In conclusion, this study highlights the potential benefits of C. difficile screening not only in infection control but also in antibiotic stewardship. Future research should aim to refine screening criteria, optimize educational strategies, and assess long-term clinical outcomes to further establish the role of CD carriage screening in stewardship initiatives.
Supplementary material
The supplementary material for this article can be found at https://doi.org/10.1017/ice.2025.10213
Data availability statement
Data can be provided by the corresponding author upon reasonable request.
Acknowledgements
The Sheba Infection Control (SHIC) research group: Sharon Beni, Natasha Blausov, Adi Brom, Olga Feld-Simon, Ronen Fluss, Mayan Gilboa, Yehudit Eden-Friedman, Shiraz Halevy, Esther Houri-Levi, Amit Hupert, Amnah Jbarien, Naty Keller, Leonid Maisels, Eyal Melzer, Nani Pinas-Zade, Galia Rahav, Shir Raibman-Spector, Gili Regev-Yochay (PI), Marina Brod, Dalit Shachar, Kassem Sharif, Shoshi Segal, Amitai Segev, Gill Smollan, Ilana Tal, Ido Weiss, Tal Zilberman-Daniels, Eyal Zimlichman.
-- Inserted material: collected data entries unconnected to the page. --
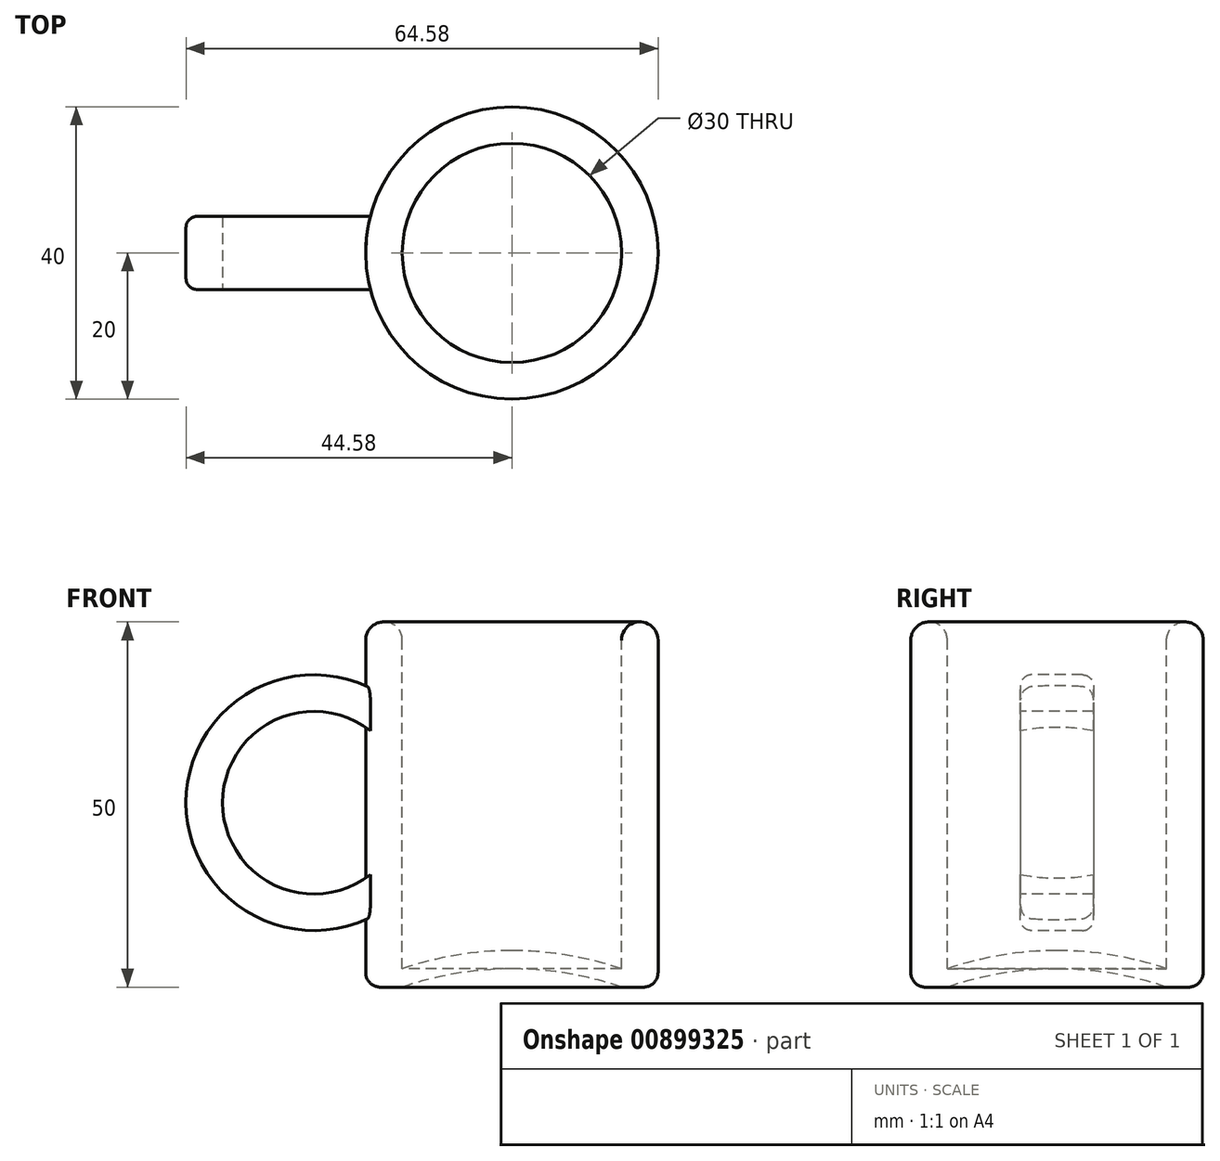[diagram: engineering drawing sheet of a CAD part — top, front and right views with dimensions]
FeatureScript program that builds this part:
annotation { "Feature Type Name" : "Feature", "Feature Type Description" : "" }
export const myFeature = defineFeature(function(context is Context, id is Id, definition is map)
    precondition{}
    {
        {
            var Q0;
            Q0=qCreatedBy(makeId("Front.planeOp"),FACE);
            var sketch = newSketch(context, id + "F0", { "sketchPlane" : qUnion([Q0])});
            skLineSegment(sketch, "E0.bottom", {"start": v(0, 0) * mm, "end": v(5, 0) * mm, "construction": true});
            skLineSegment(sketch, "E0.top", {"start": v(0, 47.5) * mm, "end": v(5, 47.5) * mm, "construction": true});
            skLineSegment(sketch, "E0.left", {"start": v(0, 0) * mm, "end": v(0, 47.5) * mm, "construction": true});
            skLineSegment(sketch, "E0.right", {"start": v(40, 0) * mm, "end": v(40, 47.5) * mm});
            skLineSegment(sketch, "E1", {"start": v(5, 47.5) * mm, "end": v(5, 2.5) * mm, "construction": true});
            skLineSegment(sketch, "E2", {"start": v(35, 47.5) * mm, "end": v(35, 2.5) * mm});
            skArc(sketch, "E3", {"start": v(35, 0) * mm, "mid": v(27.6, 1.87) * mm, "end": v(20, 2.5) * mm});
            skLineSegment(sketch, "E4", {"start": v(5, 47.5) * mm, "end": v(20, 47.5) * mm, "construction": true});
            skLineSegment(sketch, "E5", {"start": v(35, 47.5) * mm, "end": v(40, 47.5) * mm});
            skLineSegment(sketch, "E6", {"start": v(35, 0) * mm, "end": v(40, 0) * mm});
            skLineSegment(sketch, "E7", {"start": v(5, 0) * mm, "end": v(20, 0) * mm, "construction": true});
            skArc(sketch, "E8", {"start": v(0, 47.5) * mm, "mid": v(2.5, 50) * mm, "end": v(5, 47.5) * mm, "construction": true});
            skArc(sketch, "E9", {"start": v(35, 47.5) * mm, "mid": v(37.5, 50) * mm, "end": v(40, 47.5) * mm});
            skLineSegment(sketch, "E10", {"start": v(20, 0) * mm, "end": v(20, 2.5) * mm, "construction": true});
            skLineSegment(sketch, "E11", {"start": v(20, 0) * mm, "end": v(35, 0) * mm, "construction": true});
            skLineSegment(sketch, "E12", {"start": v(20, 2.5) * mm, "end": v(20, 5) * mm});
            skLineSegment(sketch, "E13", {"start": v(20, 47.5) * mm, "end": v(35, 47.5) * mm, "construction": true});
            skArc(sketch, "E14", {"start": v(20, 2.5) * mm, "mid": v(12.4, 1.87) * mm, "end": v(5, 0) * mm, "construction": true});
            skLineSegment(sketch, "E15", {"start": v(20, 2.5) * mm, "end": v(20, 2.5) * mm});
            skArc(sketch, "E16", {"start": v(35, 2.5) * mm, "mid": v(27.6, 4.37) * mm, "end": v(20, 5) * mm});
            skLineSegment(sketch, "E17", {"start": v(5, 2.5) * mm, "end": v(5, 2.5) * mm});
            skArc(sketch, "E18", {"start": v(20, 5) * mm, "mid": v(12.4, 4.37) * mm, "end": v(5, 2.5) * mm});
            skLineSegment(sketch, "E19", {"start": v(5, 2.5) * mm, "end": v(5, 0) * mm, "construction": true});
            skLineSegment(sketch, "E20", {"start": v(35, 2.5) * mm, "end": v(35, 0) * mm});
            skLineSegment(sketch, "E21", {"start": v(20, 5) * mm, "end": v(20, 5) * mm});
            skLineSegment(sketch, "E22", {"start": v(20, 5) * mm, "end": v(20, 47.5) * mm, "construction": true});
            skSolve(sketch);
        }
        {
            var Q0;
            Q0 = qSketchRegion(id + "F0", true);
            var Q1;
            Q1=sQuery(id+"F0.wireOp",EDGE,"E10");
            revolve(context, id + "F1", {"surfaceOperationType" : NewSurfaceOperationType.NEW, "entities" : qUnion([Q0]), "axis" : qUnion([Q1]), "revolveType" : RevolveType.FULL, "oppositeDirection" : true});
        }
        {
            var Q0;
            Q0=qCreatedBy(makeId("Front.planeOp"),FACE);
            var sketch = newSketch(context, id + "F2", { "sketchPlane" : qUnion([Q0])});
            skPoint(sketch, "E23.0", {"position": v(0, 0) * mm});
            skLineSegment(sketch, "E24", {"start": v(40, 47.5) * mm, "end": v(40, 0) * mm});
            skLineSegment(sketch, "E25", {"start": v(0, 0) * mm, "end": v(0, 47.5) * mm, "construction": true});
            skLineSegment(sketch, "E26", {"start": v(1.5, 0) * mm, "end": v(1.5, 10) * mm, "construction": true});
            skLineSegment(sketch, "E27", {"start": v(1.5, 47.5) * mm, "end": v(0, 47.5) * mm});
            skLineSegment(sketch, "E28", {"start": v(1.5, 40.5) * mm, "end": v(1.5, 47.5) * mm, "construction": true});
            skLineSegment(sketch, "E29", {"start": v(1.5, 34.34) * mm, "end": v(1.5, 40.5) * mm});
            skLineSegment(sketch, "E30", {"start": v(1.5, 16.16) * mm, "end": v(1.5, 34.34) * mm, "construction": true});
            skLineSegment(sketch, "E31", {"start": v(1.5, 10) * mm, "end": v(1.5, 16.16) * mm});
            skArc(sketch, "E32", {"start": v(1.5, 40.5) * mm, "mid": v(-24.58, 25.25) * mm, "end": v(1.5, 10) * mm});
            skArc(sketch, "E33", {"start": v(1.5, 34.34) * mm, "mid": v(-19.58, 25.25) * mm, "end": v(1.5, 16.16) * mm});
            skSolve(sketch);
        }
        {
            var Q0;
            {var subQ0=sQuery(id+"F2.wireOp",EDGE,"zNirZaeI-mv0y-j9wX-MBT8-WwsDXe8e62ri");Q0=makeQuery(id+"F2.imprint","IMPRINT",FACE,{"disambiguationData":[TD([[makeQuery(id+"F2.imprint","IMPRINT",EDGE,{"derivedFrom":subQ0}),1.0]])]});}
            var Q1;
            Q1=makeQuery(id+"F2.imprint","IMPRINT",FACE,{"disambiguationData":[TD([[makeQuery(id+"F2.imprint","IMPRINT",EDGE,{"derivedFrom":sQuery(id+"F2.wireOp",EDGE,"E29")}),1.0]])]});
            extrude(context, id + "F3", {"entities" : qUnion([Q0, Q1]), "operationType" : NewBodyOperationType.ADD, "endBound" : BoundingType.SYMMETRIC, "oppositeDirection" : true, "depth" : 10 * mm, "offsetDistance" : 25 * mm});
        }
        {
            var Q0;
            Q0=makeQuery(id+"F3.opExtrude","CAP_EDGE",EDGE,{"disambiguationData":[OSD([sQuery(id+"F2.wireOp",EDGE,"E32")])],"isStart":false});
            var Q1;
            Q1=makeQuery(id+"F3.opExtrude","CAP_EDGE",EDGE,{"disambiguationData":[OSD([sQuery(id+"F2.wireOp",EDGE,"E32")])],"isStart":true});
            fillet(context, id + "F4", {"entities" : qUnion([Q0, Q1]), "radius" : 1.5 * mm, "tangentPropagation" : true, "allowEdgeOverflow" : false});
        }
        {
            var Q0;
            Q0=makeQuery(id+"F1.opRevolve","SWEPT_EDGE",EDGE,{"disambiguationData":[OSD([sQuery(id+"F0.wireOp",EDGE,"E0.right"),sQuery(id+"F0.wireOp",EDGE,"E6")])]});
            fillet(context, id + "F5", {"entities" : qUnion([Q0]), "radius" : 2 * mm, "tangentPropagation" : true, "allowEdgeOverflow" : false});
        }
    });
We greatly acknowledge the work and assistance of the whole Infection Prevention & Control team at the Sheba Medical Centre, the Internal Medicine ward directors for their full collaboration, Ms Efrat Steinberger for coordinating the study, and The Sheba Medical Centre management for their full support.
Author contributions
MG, GRY, DY, and NB designed the study and wrote the protocol; all authors participated in data extraction; MG, YP, GRY, and NB performed the analyses; MG, GRY, DY, and NB wrote the initial draft of the manuscript; all authors revised and approved the manuscript.
Financial support
No external funding.
Competing interests
DY has collaborative research with Pfizer and an investigator-initiated study supported by Shionogi. GRY reports institutional grant funding of studies unrelated to the current study from Pfizer, Moderna and Astrazeneca, consulting/honoraria from MSD, GSK, Astrazeneca, Pfizer, and Moderna, MG, EM, IC, YP, TZ, AS, SA, NB- have no conflict of interests.
Use of artificial intelligence tools
During the preparation of this work, the authors utilized Chat-GPT and Grammarly only to enhance language clarity. After using those tools, the authors reviewed and edited the content as needed and take full responsibility for these publication’s content.